*Objectif*:
Pouvez-vous recopier le passage sur les politiques culturelles en commençant à « Maître de conférences » et en terminant à « domination et d’exclusion. », en échangeant « principes » contre « idéaux » ?

*Texte à lire*:
+ + + +

Maître de conférences en sociologie à l'Université de Picardie Jules Verne, Fabrice Raffin estime que les politiques culturelles sont déconnectées des classes populaires. L'universitaire analyse les raisons pour lesquelles, en dépit d'une intention de démocratisation culturelle, elles imposent un modèle dominant qui conduit trop souvent à l'exclusion d'une grande partie de la population française.
Les politiques publiques du domaine de la culture en France sont fondées sur des principes généreux d’éducation et d’émancipation. Le problème, pour ceux qui – professionnels de la culture en tête – placent en elles de tels espoirs, est qu’elles produisent au bout du compte surtout des effets de domination et d’exclusion.
En effet, sous couvert de démocratisation, les professionnels de la culture et leurs publics attitrés définissent ensemble une culture institutionnelle qui est surtout la leur. Dans les faits, elle correspond fort peu aux désirs de la majorité des Français (seulement 3 % d’entre eux par exemple ont un abonnement dans une institution culturelle). Pourtant, loin d’être éloignés de la culture, ces publics fuyants ont bien en la matière des attentes et leurs propres pratiques, hors de ces institutions. Des publics qui ne les fréquentent pas déclarent inlassablement à leur endroit, au fil des enquêtes depuis les années 1990 : « Ce n’est pas pour nous ». Encore faut-il comprendre le fondement de ce rejet et sa traduction politique.
Démocratisation culturelle française " bourgeoise "

+ + + +

*Informations fournies*:
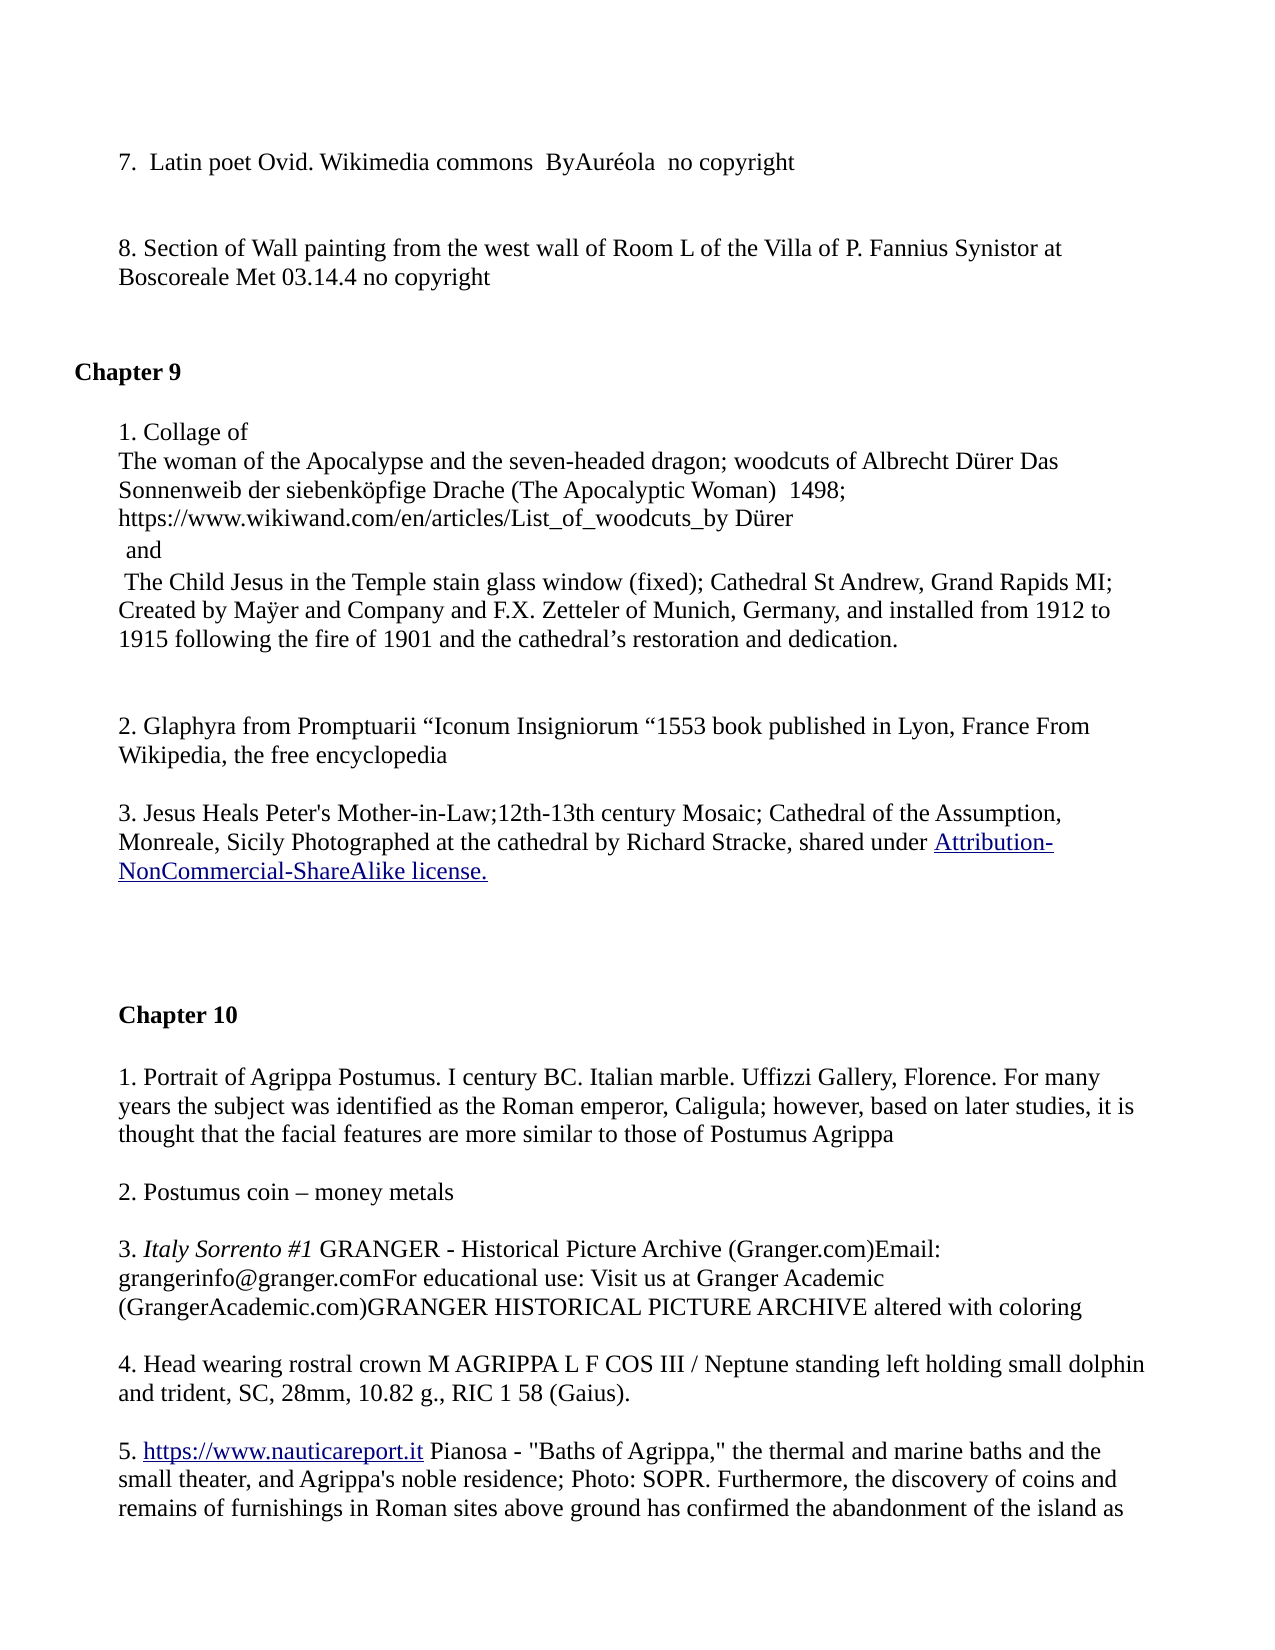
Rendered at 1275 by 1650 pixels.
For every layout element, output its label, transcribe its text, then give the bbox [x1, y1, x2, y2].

text The woman of the Apocalypse and the seven-headed dragon; woodcuts of Albrecht Dürer Das Sonnenweib der siebenköpfige Drache (The Apocalyptic Woman) 1498; [118, 446, 1157, 503]
text Chapter 10 [118, 1000, 1157, 1029]
table_header [845, 532, 890, 567]
table_header [723, 532, 770, 567]
table_header [770, 532, 834, 567]
table_header [71, 291, 712, 354]
text 1. Portrait of Agrippa Postumus. I century BC. Italian marble. Uffizzi Gallery, Florence. For many years the subject was identified as the Roman emperor, Caligula; however, based on later studies, it is thought that the facial features are more similar to those of Postumus Agrippa [118, 1062, 1157, 1148]
table_header [835, 532, 845, 567]
text 2. Glaphyra from Promptuarii “Iconum Insigniorum “1553 book published in Lyon, France From Wikipedia, the free encyclopedia [118, 711, 1157, 769]
text The Child Jesus in the Temple stain glass window (fixed); Cathedral St Andrew, Grand Rapids MI; Created by Maӱer and Company and F.X. Zetteler of Munich, Germany, and installed from 1912 to 1915 following the fire of 1901 and the cathedral’s restoration and dedication. [118, 567, 1157, 653]
table_header [890, 532, 1023, 567]
table_cell Chapter 9 [71, 354, 712, 388]
text 1. Collage of [118, 417, 1157, 446]
table_header and [123, 532, 723, 567]
text https://www.wikiwand.com/en/articles/List_of_woodcuts_by Dürer [118, 503, 1157, 532]
text 3. Jesus Heals Peter's Mother-in-Law;12th-13th century Mosaic; Cathedral of the Assumption, Monreale, Sicily Photographed at the cathedral by Richard Stracke, shared under Attribution-NonCommercial-ShareAlike license. [118, 798, 1157, 884]
table_header [1023, 532, 1157, 567]
text 4. Head wearing rostral crown M AGRIPPA L F COS III / Neptune standing left holding small dolphin and trident, SC, 28mm, 10.82 g., RIC 1 58 (Gaius). [118, 1349, 1157, 1407]
text 5. https://www.nauticareport.it Pianosa - "Baths of Agrippa," the thermal and marine baths and the small theater, and Agrippa's noble residence; Photo: SOPR. Furthermore, the discovery of coins and remains of furnishings in Roman sites above ground has confirmed the abandonment of the island as [118, 1436, 1157, 1522]
text 8. Section of Wall painting from the west wall of Room L of the Villa of P. Fannius Synistor at Boscoreale Met 03.14.4 no copyright [118, 233, 1157, 291]
table_header [712, 291, 1133, 354]
table_cell [712, 354, 1133, 388]
text 7. Latin poet Ovid. Wikimedia commons ByAuréola no copyright [118, 147, 1157, 176]
text 3. Italy Sorrento #1 GRANGER - Historical Picture Archive (Granger.com)Email: grangerinfo@granger.comFor educational use: Visit us at Granger Academic (GrangerAcademic.com)GRANGER HISTORICAL PICTURE ARCHIVE altered with coloring [118, 1234, 1157, 1321]
text 2. Postumus coin – money metals [118, 1177, 1157, 1206]
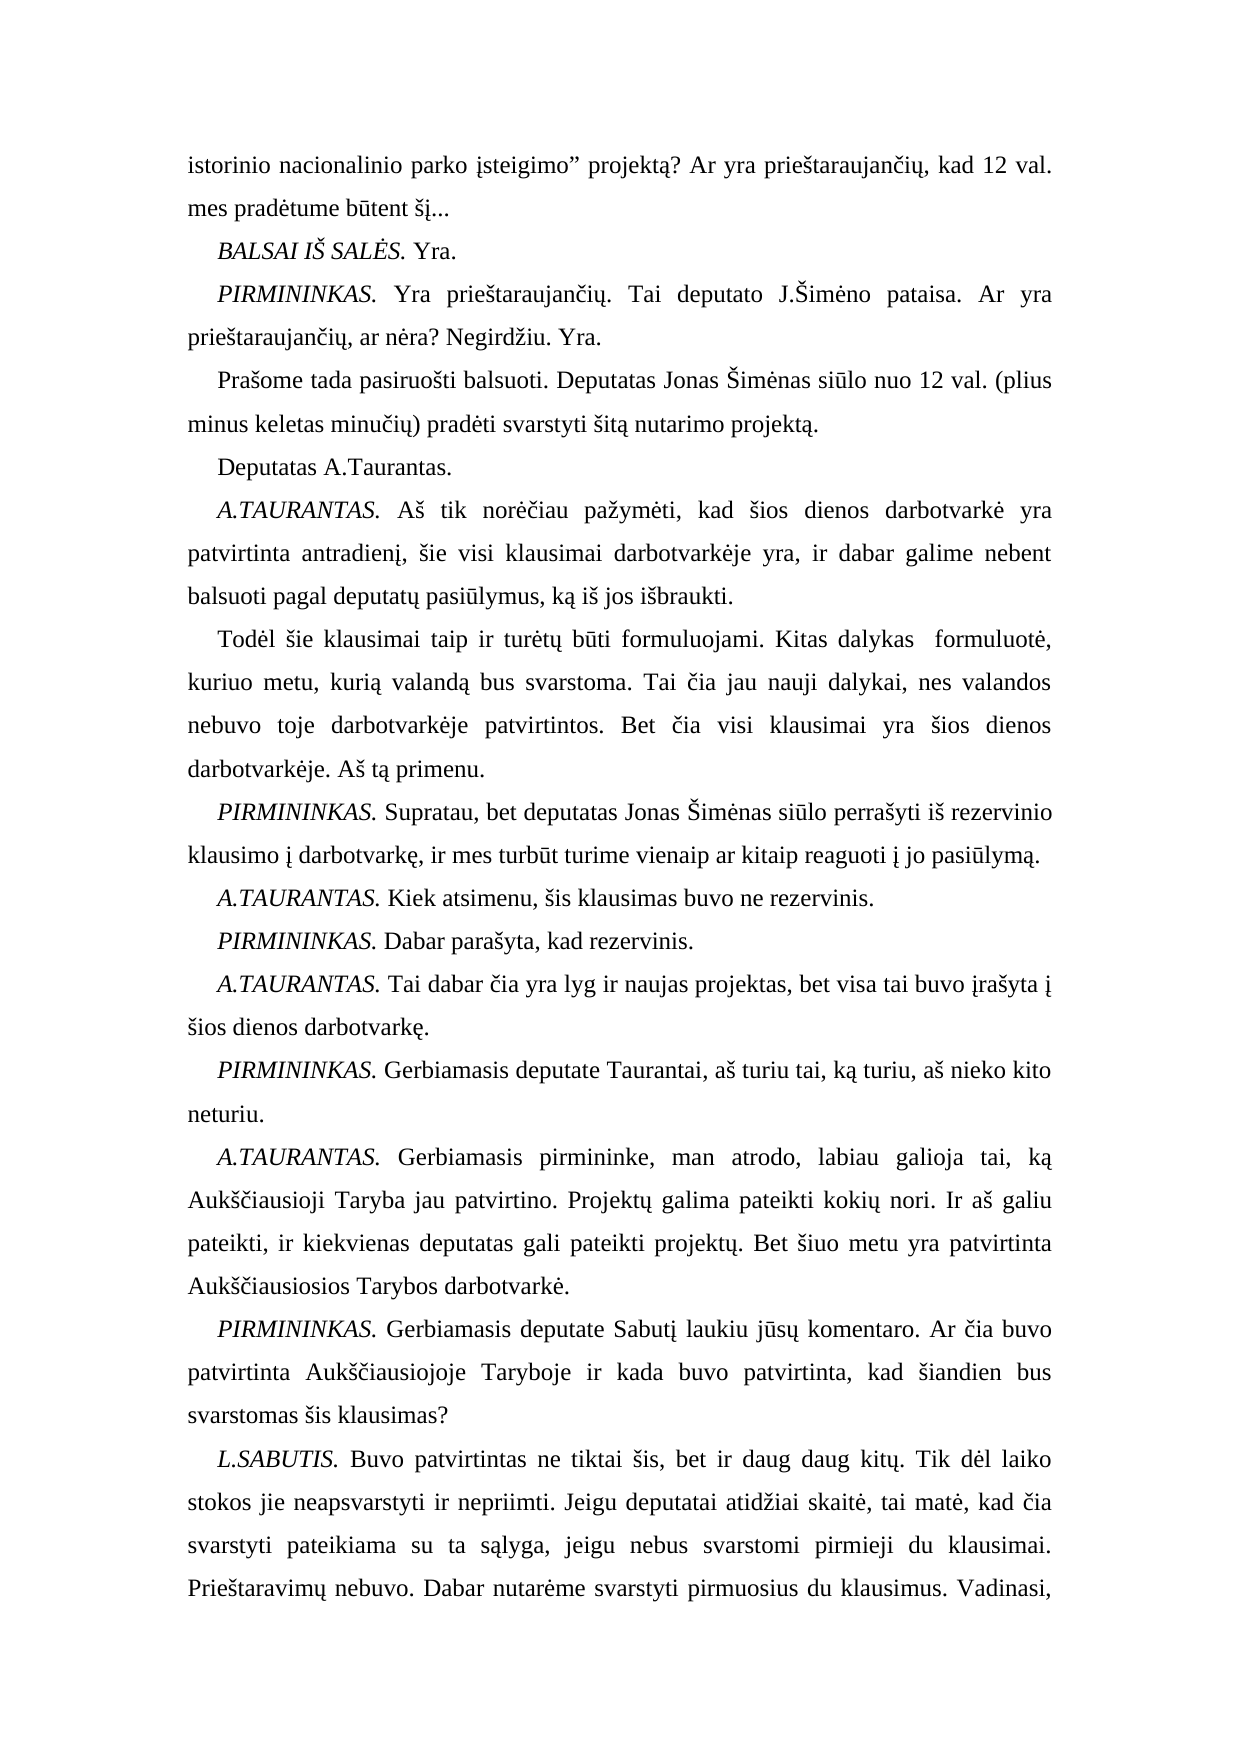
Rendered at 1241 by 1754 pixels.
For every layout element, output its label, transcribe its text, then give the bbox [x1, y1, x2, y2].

text Prašome tada pasiruošti balsuoti. Deputatas Jonas Šimėnas siūlo nuo 12 val. (plius minus keletas minučių) pradėti svarstyti šitą nutarimo projektą. [187, 366, 1053, 437]
text BALSAI IŠ SALĖS. Yra. [187, 236, 1053, 265]
text PIRMININKAS. Gerbiamasis deputate Taurantai, aš turiu tai, ką turiu, aš nieko kito neturiu. [187, 1056, 1053, 1127]
text A.TAURANTAS. Aš tik norėčiau pažymėti, kad šios dienos darbotvarkė yra patvirtinta antradienį, šie visi klausimai darbotvarkėje yra, ir dabar galime nebent balsuoti pagal deputatų pasiūlymus, ką iš jos išbraukti. [187, 495, 1053, 610]
text Todėl šie klausimai taip ir turėtų būti formuluojami. Kitas dalykas formuluotė, kuriuo metu, kurią valandą bus svarstoma. Tai čia jau nauji dalykai, nes valandos nebuvo toje darbotvarkėje patvirtintos. Bet čia visi klausimai yra šios dienos darbotvarkėje. Aš tą primenu. [187, 624, 1053, 782]
text PIRMININKAS. Gerbiamasis deputate Sabutį laukiu jūsų komentaro. Ar čia buvo patvirtinta Aukščiausiojoje Taryboje ir kada buvo patvirtinta, kad šiandien bus svarstomas šis klausimas? [187, 1314, 1053, 1429]
text A.TAURANTAS. Kiek atsimenu, šis klausimas buvo ne rezervinis. [187, 883, 1053, 912]
text A.TAURANTAS. Gerbiamasis pirmininke, man atrodo, labiau galioja tai, ką Aukščiausioji Taryba jau patvirtino. Projektų galima pateikti kokių nori. Ir aš galiu pateikti, ir kiekvienas deputatas gali pateikti projektų. Bet šiuo metu yra patvirtinta Aukščiausiosios Tarybos darbotvarkė. [187, 1142, 1053, 1300]
text A.TAURANTAS. Tai dabar čia yra lyg ir naujas projektas, bet visa tai buvo įrašyta į šios dienos darbotvarkę. [187, 969, 1053, 1041]
text istorinio nacionalinio parko įsteigimo” projektą? Ar yra prieštaraujančių, kad 12 val. mes pradėtume būtent šį... [187, 150, 1053, 222]
text PIRMININKAS. Yra prieštaraujančių. Tai deputato J.Šimėno pataisa. Ar yra prieštaraujančių, ar nėra? Negirdžiu. Yra. [187, 279, 1053, 351]
text PIRMININKAS. Dabar parašyta, kad rezervinis. [187, 926, 1053, 955]
text L.SABUTIS. Buvo patvirtintas ne tiktai šis, bet ir daug daug kitų. Tik dėl laiko stokos jie neapsvarstyti ir nepriimti. Jeigu deputatai atidžiai skaitė, tai matė, kad čia svarstyti pateikiama su ta sąlyga, jeigu nebus svarstomi pirmieji du klausimai. Prieštaravimų nebuvo. Dabar nutarėme svarstyti pirmuosius du klausimus. Vadinasi, [187, 1444, 1053, 1602]
text Deputatas A.Taurantas. [187, 452, 1053, 481]
text PIRMININKAS. Supratau, bet deputatas Jonas Šimėnas siūlo perrašyti iš rezervinio klausimo į darbotvarkę, ir mes turbūt turime vienaip ar kitaip reaguoti į jo pasiūlymą. [187, 797, 1053, 869]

+ + + +

*Résultat obtenu*:
Maître de conférences en sociologie à l'Université de Picardie Jules Verne, Fabrice Raffin estime que les politiques culturelles sont déconnectées des classes populaires. L'universitaire analyse les raisons pour lesquelles, en dépit d'une intention de démocratisation culturelle, elles imposent un modèle dominant qui conduit trop souvent à l'exclusion d'une grande partie de la population française.
Les politiques publiques du domaine de la culture en France sont fondées sur des idéaux généreux d’éducation et d’émancipation. Le problème, pour ceux qui – professionnels de la culture en tête – placent en elles de tels espoirs, est qu’elles produisent au bout du compte surtout des effets de domination et d’exclusion.